Opinión

Revocación y responsabilidad.

El lunes comentamos por qué la revocación de mandato no tiene sentido en términos del sistema político, ni del marco legal. En el primer caso, porque no corresponde a un sistema presidencial; en el segundo, porque la modificación constitucional fue incompleta y equivocada, y además no existe la ley reglamentaria correspondiente. Hoy veamos por qué en cuestión política operativa tampoco tiene ningún mérito.

Alejandro Moreno (el encuestador de casa, no el dirigente del PRI) nos informó el viernes en estas páginas que percibe tres posibles escenarios, en caso de ocurrir la votación. El más probable, un triunfo no muy holgado por parte del Presidente; en segundo lugar, una derrota cerrada. Con menos probabilidad, un triunfo amplio. Este último daría a López Obrador la excusa política necesaria para intentar extender su mandato (como ya decíamos, de forma ilegal) o al menos fortalecería sus posibilidades para un Maximato, debilitando al siguiente en ocupar la Presidencia. Pero esto también ocurriría en cualquier caso, como ayer lo sugería Luis Carlos Ugalde.

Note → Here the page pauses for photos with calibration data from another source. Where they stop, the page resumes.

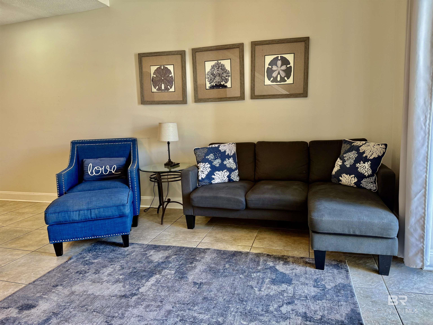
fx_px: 300
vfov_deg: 56.8
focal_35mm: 24
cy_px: 162
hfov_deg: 71.6
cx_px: 216
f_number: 1.78
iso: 125
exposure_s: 1/60
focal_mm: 6.76
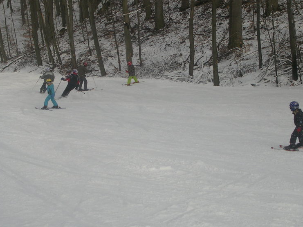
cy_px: 121
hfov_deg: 23.8
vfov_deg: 18.0
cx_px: 154
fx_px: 718
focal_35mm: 82
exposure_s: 1/656
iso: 50
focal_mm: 11.5
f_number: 3.9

Un resultado cerrado, triunfo o derrota, generaría graves turbulencias políticas que, sumadas a la concentración de poder en la Presidencia que ha ocurrido en los últimos tres años, nos pondría en una situación mucho más complicada que hoy. Si el respaldo popular a López Obrador, en marzo de 2022, es apenas superior a la mitad, los incentivos para respaldarlo se reducirían significativamente. El conglomerado de tribus que es Morena se haría totalmente ingobernable, y la disputa por la sucesión sería mucho más agria de lo que es hoy, o de lo que ha sido históricamente.

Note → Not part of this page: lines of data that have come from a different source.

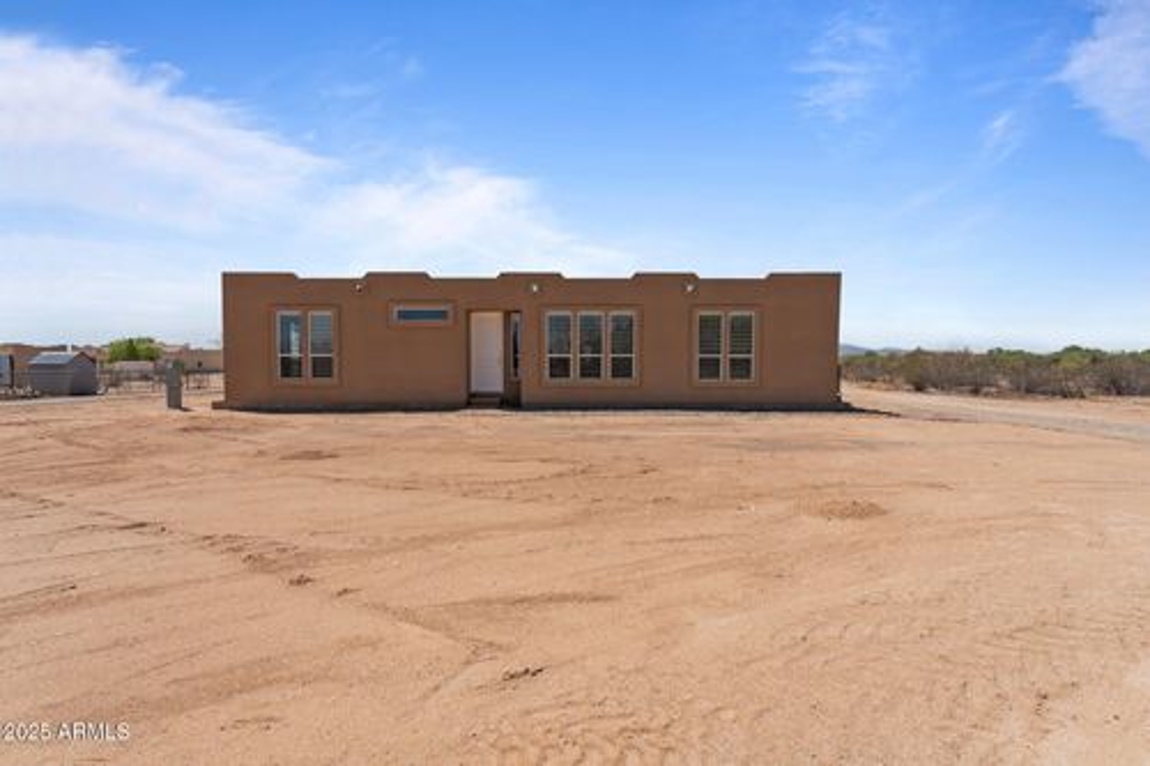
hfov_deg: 91.0
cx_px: 575
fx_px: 565
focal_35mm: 18
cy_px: 383
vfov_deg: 68.2
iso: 400
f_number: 7.1
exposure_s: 1/2500
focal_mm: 17.7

Una derrota, también cerrada, sumaría a ese escenario de disolución morenista el problema de la designación del sucesor, o sucesora. El Presidente del Congreso (que, como ha dicho Ángel Verdugo, no existirá en marzo, porque sólo funciona en momentos muy especiales, como el inicio de una legislatura) tomaría el Ejecutivo durante 30 días, periodo en el que los legisladores tendrían que ponerse de acuerdo en el presidente sustituto. Puesto que Morena no tiene mayoría en la Cámara de Diputados, dependería de el Partido Verde para poder sustituir al Presidente. O bien de una negociación con PRI y PAN, que se ve todavía más complicada. Y si en 30 días no logran llegar a un acuerdo, tampoco tenemos una provisión legal para el caso.

No está de más recordar lo que alguna vez comentamos: todos los desórdenes políticos desde que hay democracia se deben a López Obrador. Porque no ganaba, porque lo obligaban a cumplir la ley, para consolidar su poder al interior de la izquierda, pero siempre era él quien estaba detrás.

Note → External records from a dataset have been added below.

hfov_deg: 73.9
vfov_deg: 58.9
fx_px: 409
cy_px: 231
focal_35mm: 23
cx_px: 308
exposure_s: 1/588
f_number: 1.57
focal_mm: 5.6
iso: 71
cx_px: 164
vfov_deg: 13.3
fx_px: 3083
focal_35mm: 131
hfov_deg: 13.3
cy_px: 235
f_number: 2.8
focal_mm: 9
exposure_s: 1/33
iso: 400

De forma que este proceso de revocación tiene en contra su incompatibilidad con un sistema presidencial democrático, la retroactividad, su marco constitucional deficiente, la falta de legislación, su uso como instrumento de propaganda y polarización, y dos posibles resultados: fortalecer a López Obrador a costa de quien lo pudiera suceder, o el desmorenamiento acompañado de turbulencias alimentadas por él mismo.

Si, por el contrario, nos olvidamos del tema, salvo para impedir que ocurra, entonces López Obrador tendrá que asumir, en los últimos dos años de su sexenio, los costos de los abundantes errores que ha cometido. No frente a quienes nunca han votado por él, sino frente a quienes sí lo apoyaron y, cada día más, se han desencantado. Sólo eso permitirá cerrar estos 25 años de movilización populista alrededor del líder mesiánico. Hay que impedir que continúe la fuga hacia delante que lo ha caracterizado, y obligarlo a enfrentar las consecuencias de sus actos.

Por todo ello, esta columna dice: no a la revocación, sí a la responsabilidad.